* [Instructions to follow]: Exactly reproduce each entry, leaving out nothing.

= Beginning of Section =

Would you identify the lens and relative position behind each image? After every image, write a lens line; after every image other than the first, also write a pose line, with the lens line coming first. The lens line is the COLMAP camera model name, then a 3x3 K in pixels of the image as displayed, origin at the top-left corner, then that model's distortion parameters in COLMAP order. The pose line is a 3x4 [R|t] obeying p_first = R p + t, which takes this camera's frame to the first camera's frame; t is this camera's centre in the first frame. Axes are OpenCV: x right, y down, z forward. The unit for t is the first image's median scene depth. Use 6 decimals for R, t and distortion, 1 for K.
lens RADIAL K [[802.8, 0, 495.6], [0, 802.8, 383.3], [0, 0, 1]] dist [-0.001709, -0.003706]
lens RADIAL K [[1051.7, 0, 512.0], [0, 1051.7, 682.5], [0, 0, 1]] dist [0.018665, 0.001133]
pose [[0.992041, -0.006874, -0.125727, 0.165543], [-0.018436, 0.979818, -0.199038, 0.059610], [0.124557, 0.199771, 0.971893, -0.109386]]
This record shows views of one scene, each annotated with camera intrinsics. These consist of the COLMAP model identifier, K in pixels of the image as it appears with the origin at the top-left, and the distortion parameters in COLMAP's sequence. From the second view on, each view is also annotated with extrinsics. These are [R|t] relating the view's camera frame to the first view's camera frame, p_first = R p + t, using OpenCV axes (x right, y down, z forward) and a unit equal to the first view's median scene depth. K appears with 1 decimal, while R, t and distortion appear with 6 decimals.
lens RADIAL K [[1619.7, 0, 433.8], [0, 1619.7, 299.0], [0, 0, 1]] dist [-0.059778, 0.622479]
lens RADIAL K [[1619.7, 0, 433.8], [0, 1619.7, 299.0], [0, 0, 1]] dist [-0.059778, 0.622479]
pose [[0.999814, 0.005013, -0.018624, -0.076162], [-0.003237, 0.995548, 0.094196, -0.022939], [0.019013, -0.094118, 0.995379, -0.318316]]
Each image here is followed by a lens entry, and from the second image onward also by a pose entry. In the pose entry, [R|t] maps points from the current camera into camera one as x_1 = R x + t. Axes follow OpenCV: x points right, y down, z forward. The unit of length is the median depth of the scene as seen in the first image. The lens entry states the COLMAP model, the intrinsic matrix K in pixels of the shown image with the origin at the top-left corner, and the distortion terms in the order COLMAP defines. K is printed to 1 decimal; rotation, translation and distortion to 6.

= End of Section =

* [Output]:
Would you identify the lens and relative position behind each image? After every image, write a lens line; after every image other than the first, also write a pose line, with the lens line coming first. The lens line is the COLMAP camera model name, then a 3x3 K in pixels of the image as displayed, origin at the top-left corner, then that model's distortion parameters in COLMAP order. The pose line is a 3x4 [R|t] obeying p_first = R p + t, which takes this camera's frame to the first camera's frame; t is this camera's centre in the first frame. Axes are OpenCV: x right, y down, z forward. The unit for t is the first image's median scene depth. Use 6 decimals for R, t and distortion, 1 for K.
lens RADIAL K [[802.8, 0, 495.6], [0, 802.8, 383.3], [0, 0, 1]] dist [-0.001709, -0.003706]
lens RADIAL K [[1051.7, 0, 512.0], [0, 1051.7, 682.5], [0, 0, 1]] dist [0.018665, 0.001133]
pose [[0.992041, -0.006874, -0.125727, 0.165543], [-0.018436, 0.979818, -0.199038, 0.059610], [0.124557, 0.199771, 0.971893, -0.109386]]
This record shows views of one scene, each annotated with camera intrinsics. These consist of the COLMAP model identifier, K in pixels of the image as it appears with the origin at the top-left, and the distortion parameters in COLMAP's sequence. From the second view on, each view is also annotated with extrinsics. These are [R|t] relating the view's camera frame to the first view's camera frame, p_first = R p + t, using OpenCV axes (x right, y down, z forward) and a unit equal to the first view's median scene depth. K appears with 1 decimal, while R, t and distortion appear with 6 decimals.
lens RADIAL K [[1619.7, 0, 433.8], [0, 1619.7, 299.0], [0, 0, 1]] dist [-0.059778, 0.622479]
lens RADIAL K [[1619.7, 0, 433.8], [0, 1619.7, 299.0], [0, 0, 1]] dist [-0.059778, 0.622479]
pose [[0.999814, 0.005013, -0.018624, -0.076162], [-0.003237, 0.995548, 0.094196, -0.022939], [0.019013, -0.094118, 0.995379, -0.318316]]
Each image here is followed by a lens entry, and from the second image onward also by a pose entry. In the pose entry, [R|t] maps points from the current camera into camera one as x_1 = R x + t. Axes follow OpenCV: x points right, y down, z forward. The unit of length is the median depth of the scene as seen in the first image. The lens entry states the COLMAP model, the intrinsic matrix K in pixels of the shown image with the origin at the top-left corner, and the distortion terms in the order COLMAP defines. K is printed to 1 decimal; rotation, translation and distortion to 6.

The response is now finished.